Aloft Dev Log 9: Think of the Oxen
I'm still soldiering on with the implementation the foundational parts of the Aloft application; this is somewhat boring work but will make it easier for me the manage the code as it grows. Progress will probably be at about this pace from now on, but I'll try and post something interesting at least once a month.
On the art front we are working on a logo for the game. I felt it was about time to get one done to make the project look a bit more professional.
The basic style I decided on was one of those metal "inspection plates" that were typically attached to Victorian machines by their doting manufacturers in order to say who made, what patents applied to it or merely to highlight how ludicrously over-engineered this machine is compared to the competition. Typically they use a flowerly treatment of the company name, with some more practical down-to-earth text for the rest of the information. Almost always etched out of brass, which is heavy and therefore best.
The above were sketched by the talented Alec Beals, after we spent quite a while getting the font for "Aloft" just right; I like all of them, but am probably going to go with something based on the bottom right design.
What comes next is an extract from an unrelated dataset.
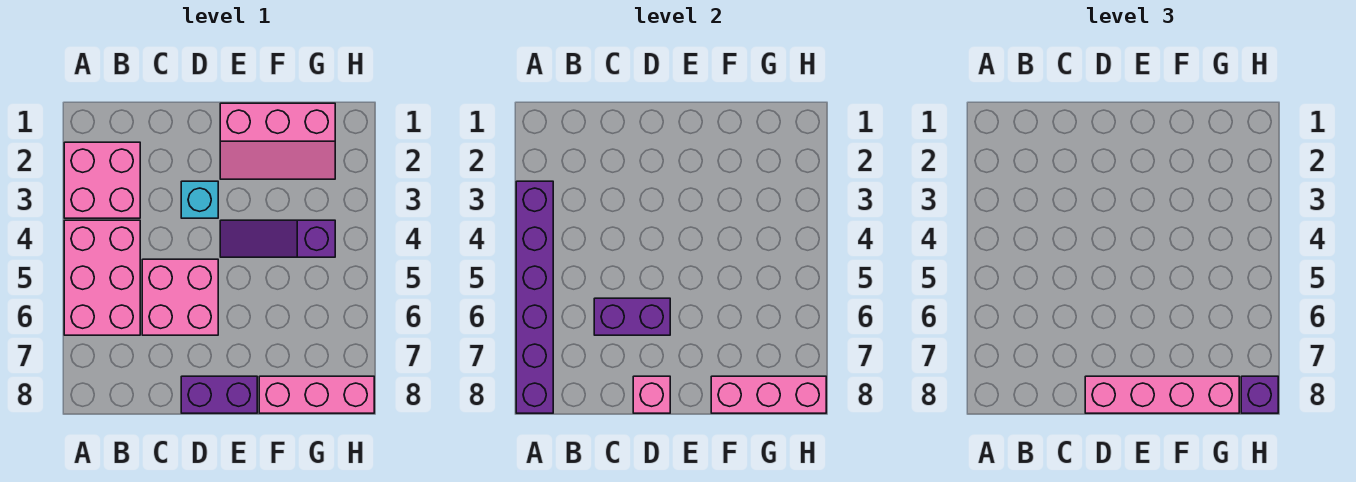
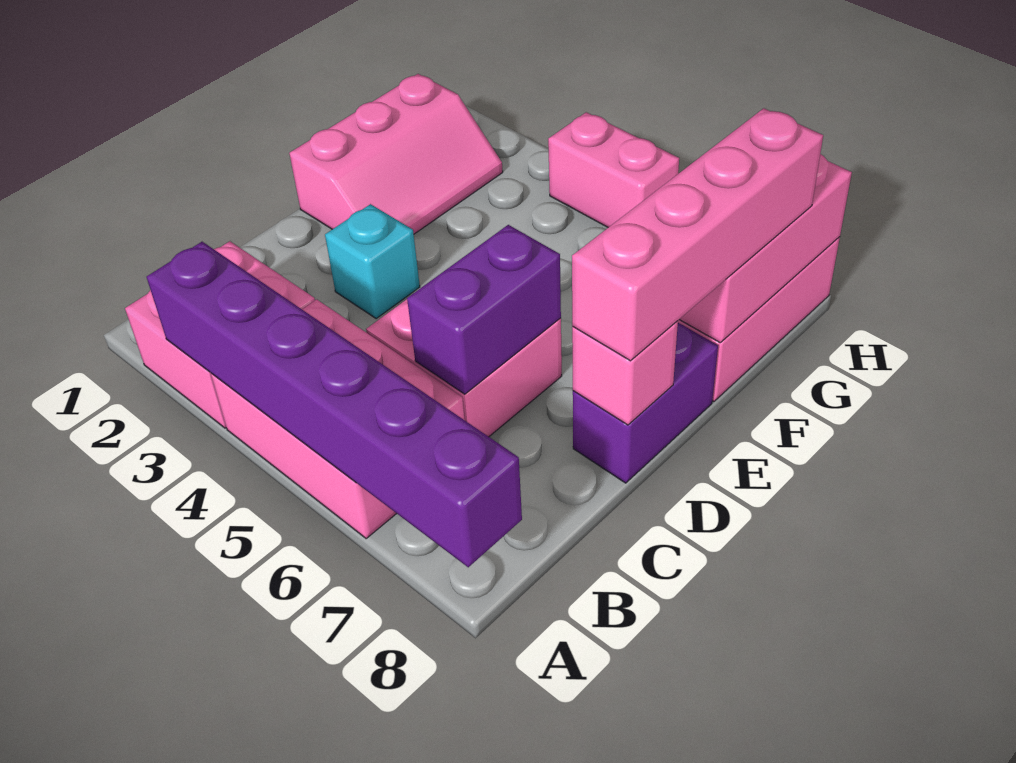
purple 1x3 slope [220,220,335,257] -> none
none -> pink 1x2 brick [548,112,679,227]
purple 1x1 brick [1241,376,1278,413] -> none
Eventually this will be fleshed out into a fully rendered colour logo, along with simpler black and white versions.
I will leave you with an interesting airship fact: For a long time the internal membranes of the gas bags inside airships were made of "Goldbeater's skin", the hammered thin intestinal lining of an ox. It could take over 200,000 oxen to provide the material for one large rigid airship; during the First World War demand was so great in Germany that the manufacture of sausages was banned(!) to ensure an adequate supply.